++++ Passage ++++

Approximate Reading Time: 4 minutes

Forget Walter Cronkite. The best we’re going to do these days about truth from behind the curtain are Rex Tillerson and Steve Bannon.

We all look to heroes in the form of truth-tellers when our lives seem imperilled, especially by the larger, the more global, forms of threat. When mired in the disorder and chaos of war, or epidemic, or the greater natural catastrophes, we have always found in their words a kind of anchor for our fading sense of security and some glimmer of a chance at survival – if it’s not existential continuity that is jeopardized, too often the threat is to our apprehension of the decay of any hope of the feeling, vague, surely inchoate, but always real, of well-being. This notion that life, despite its hiccups and glitches, its disappoints and frustrations, will somehow overall be OK is possibly as essential to our will to go on as is being free of real and immediate palpable dangers to our lives.

++++ Information given ++++

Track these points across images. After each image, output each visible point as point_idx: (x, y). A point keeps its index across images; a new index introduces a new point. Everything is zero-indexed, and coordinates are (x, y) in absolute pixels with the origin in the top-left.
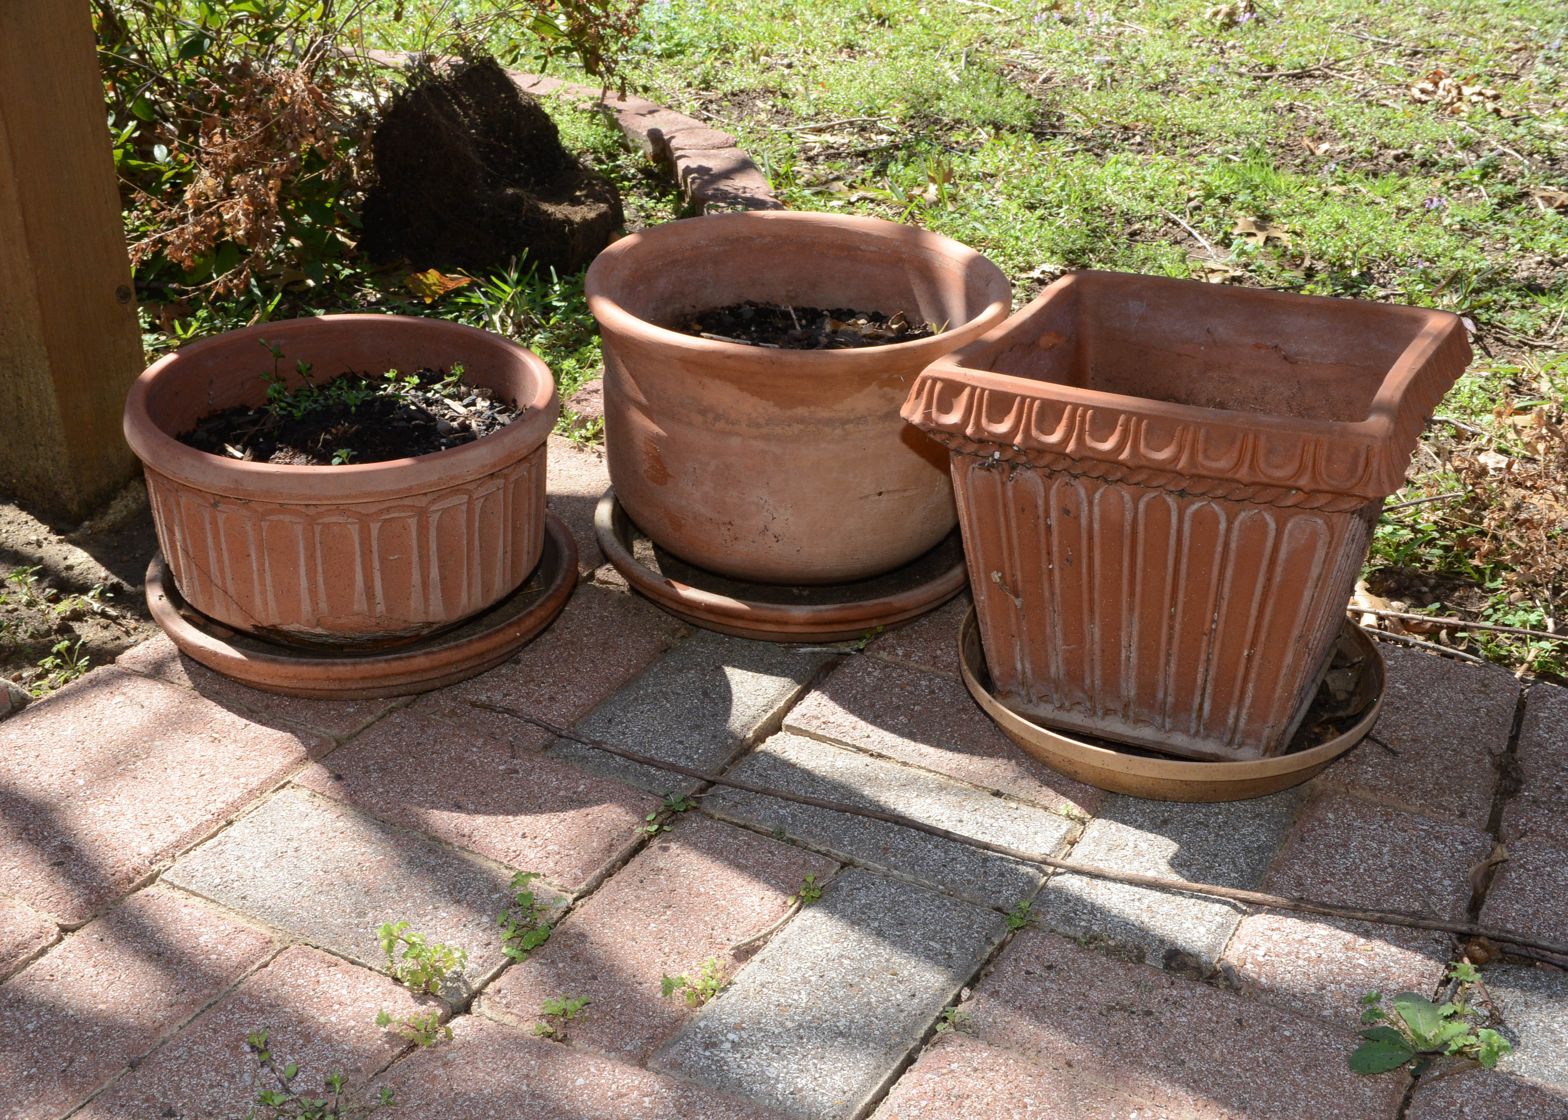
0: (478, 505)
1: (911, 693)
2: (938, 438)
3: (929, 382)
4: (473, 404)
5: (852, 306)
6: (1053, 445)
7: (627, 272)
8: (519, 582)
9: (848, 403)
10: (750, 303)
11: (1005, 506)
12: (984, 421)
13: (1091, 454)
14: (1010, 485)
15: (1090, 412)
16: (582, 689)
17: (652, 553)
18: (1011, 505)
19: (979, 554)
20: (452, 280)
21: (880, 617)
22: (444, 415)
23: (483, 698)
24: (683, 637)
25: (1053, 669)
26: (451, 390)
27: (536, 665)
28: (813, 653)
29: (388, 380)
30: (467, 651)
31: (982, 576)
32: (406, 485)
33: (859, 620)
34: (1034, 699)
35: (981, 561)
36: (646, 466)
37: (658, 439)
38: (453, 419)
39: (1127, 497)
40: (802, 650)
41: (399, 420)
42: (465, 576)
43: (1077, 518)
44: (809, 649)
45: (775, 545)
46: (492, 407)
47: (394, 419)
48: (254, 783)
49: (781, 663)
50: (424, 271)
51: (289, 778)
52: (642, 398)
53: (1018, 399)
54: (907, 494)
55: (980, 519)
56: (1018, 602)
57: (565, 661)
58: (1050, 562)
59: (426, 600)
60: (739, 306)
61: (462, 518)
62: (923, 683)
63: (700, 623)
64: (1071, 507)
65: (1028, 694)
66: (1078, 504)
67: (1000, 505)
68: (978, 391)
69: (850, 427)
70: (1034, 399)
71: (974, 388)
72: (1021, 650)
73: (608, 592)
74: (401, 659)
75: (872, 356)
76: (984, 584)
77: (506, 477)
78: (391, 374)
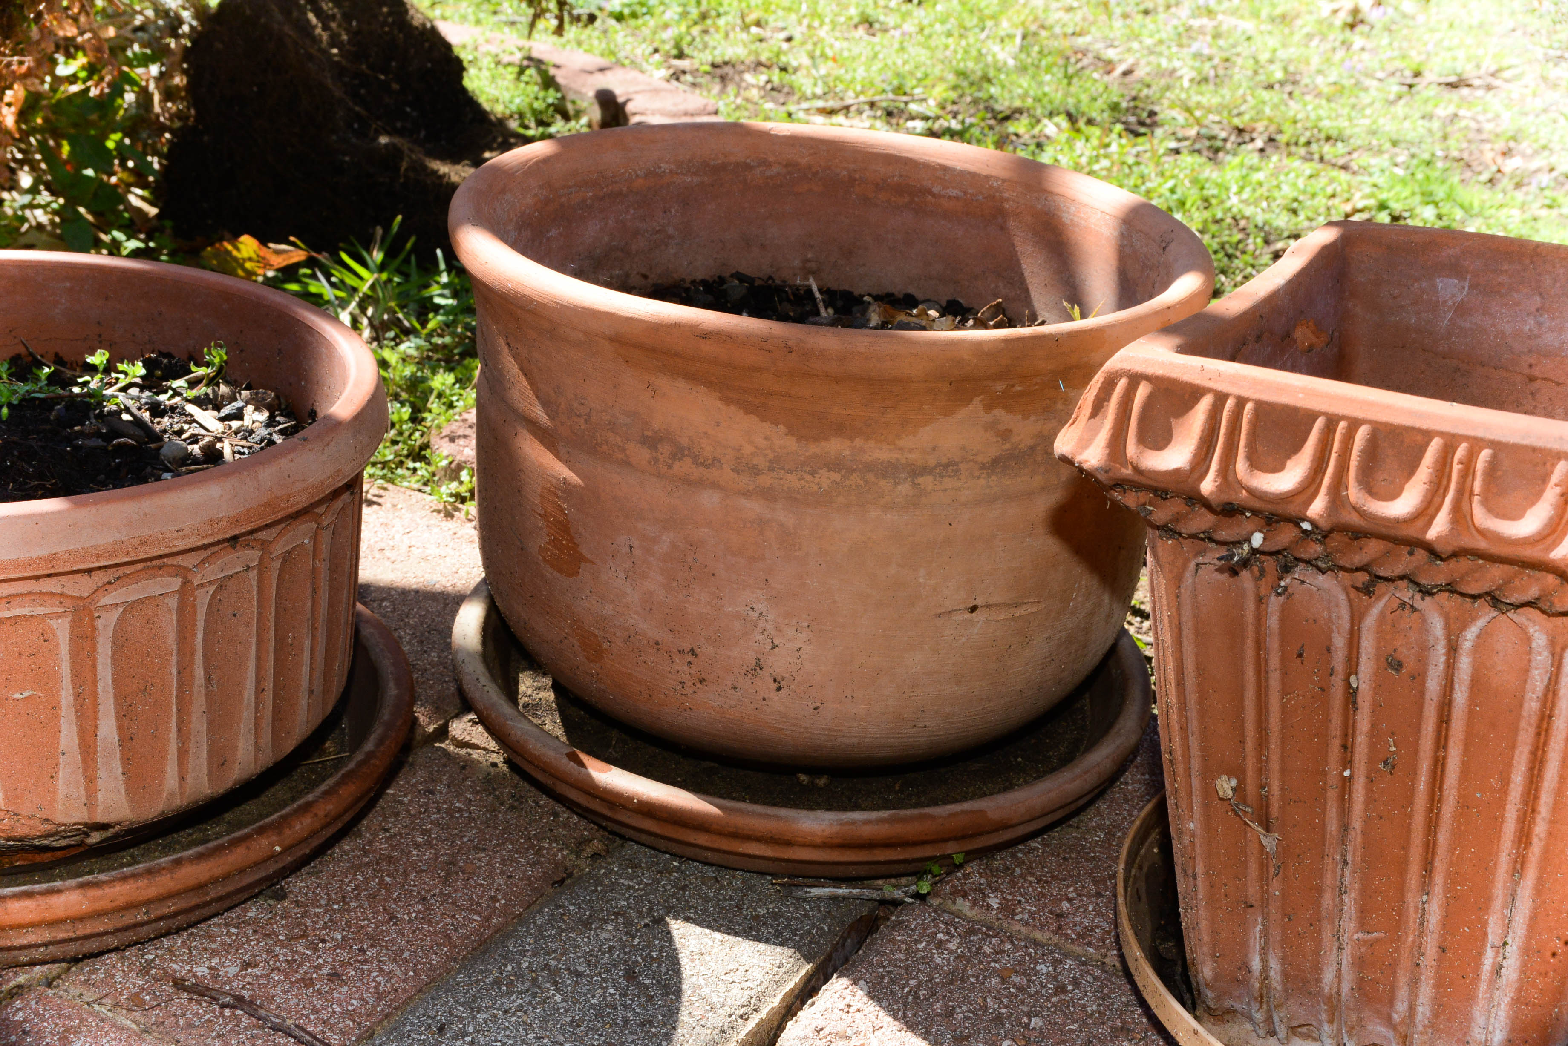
0: (203, 598)
1: (1021, 989)
2: (1130, 500)
3: (1122, 383)
4: (239, 415)
5: (911, 290)
6: (1397, 521)
7: (529, 200)
8: (290, 745)
9: (925, 436)
10: (740, 277)
11: (1259, 645)
12: (1241, 466)
13: (1482, 544)
14: (1274, 603)
15: (1485, 455)
16: (396, 957)
17: (551, 696)
18: (1274, 644)
19: (1194, 741)
20: (278, 252)
21: (961, 837)
22: (180, 432)
23: (201, 970)
24: (595, 856)
25: (1328, 976)
26: (201, 390)
27: (315, 903)
28: (834, 898)
29: (92, 369)
30: (165, 883)
31: (1196, 782)
33: (923, 843)
34: (1282, 1031)
35: (1195, 752)
36: (542, 540)
37: (567, 489)
38: (194, 439)
39: (1540, 640)
40: (815, 892)
41: (89, 436)
42: (173, 735)
43: (1419, 677)
44: (827, 891)
45: (774, 696)
46: (271, 422)
47: (81, 434)
49: (776, 916)
50: (235, 236)
52: (541, 415)
53: (1320, 423)
54: (1021, 611)
55: (1201, 670)
56: (1269, 842)
57: (372, 897)
58: (1347, 762)
59: (90, 780)
60: (722, 280)
61: (168, 623)
62: (1042, 968)
63: (628, 832)
64: (1407, 655)
65: (1269, 1019)
66: (1425, 649)
67: (1250, 643)
68: (1230, 403)
69: (926, 481)
70: (1354, 424)
71: (1221, 398)
72: (1265, 933)
73: (467, 765)
74: (29, 895)
75: (978, 345)
76: (1197, 799)
77: (264, 545)
78: (99, 358)
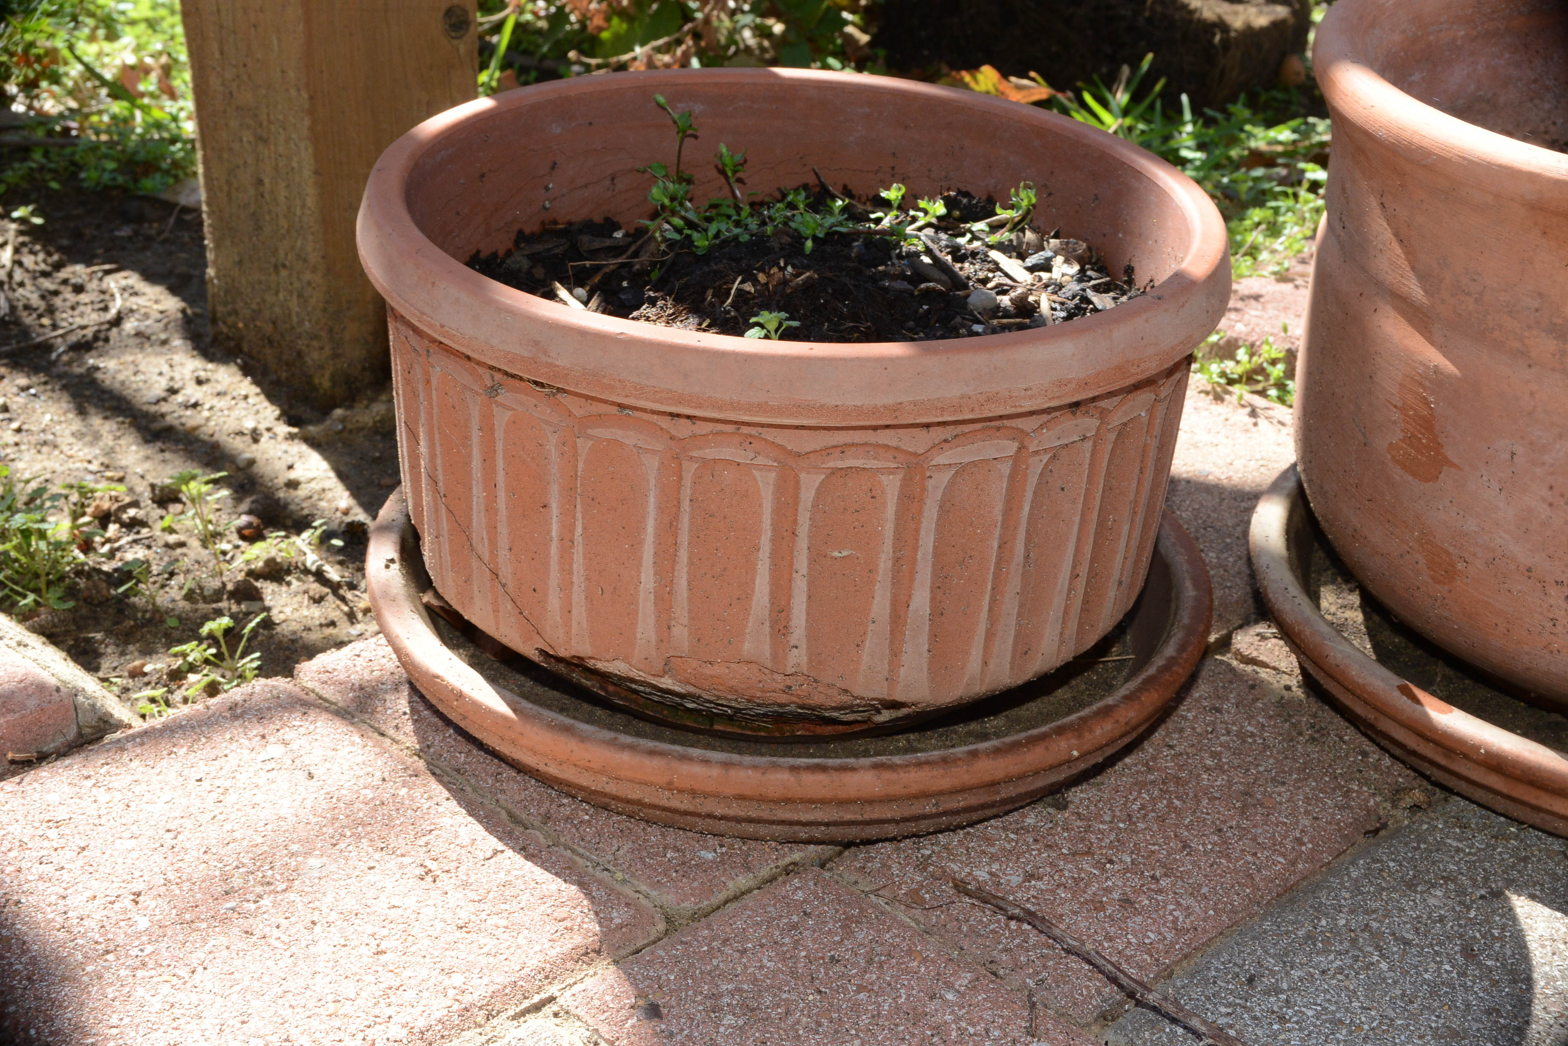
0: (1036, 467)
4: (1046, 266)
8: (1091, 640)
16: (1194, 892)
20: (1019, 88)
22: (985, 281)
23: (982, 875)
24: (1415, 808)
26: (1004, 236)
27: (1098, 817)
29: (886, 205)
30: (961, 775)
32: (889, 400)
36: (1396, 436)
37: (1438, 378)
38: (1002, 290)
41: (894, 277)
42: (984, 615)
46: (1082, 277)
47: (885, 274)
48: (478, 992)
50: (973, 67)
51: (553, 990)
57: (1161, 819)
59: (895, 654)
61: (998, 489)
63: (1452, 782)
73: (1255, 686)
74: (823, 769)
77: (1104, 414)
78: (893, 194)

++++

# [How to complete this task]
Translate this sentence from the passage about truth-tellers into Spanish: "We all look to heroes in the form of truth-tellers when our lives seem imperilled, especially by the larger, the more global, forms of threat."

# [Your response]
Todos buscamos héroes en forma de personas que dicen la verdad cuando nuestras vidas parecen estar en peligro, especialmente por las formas de amenaza más grandes, más globales.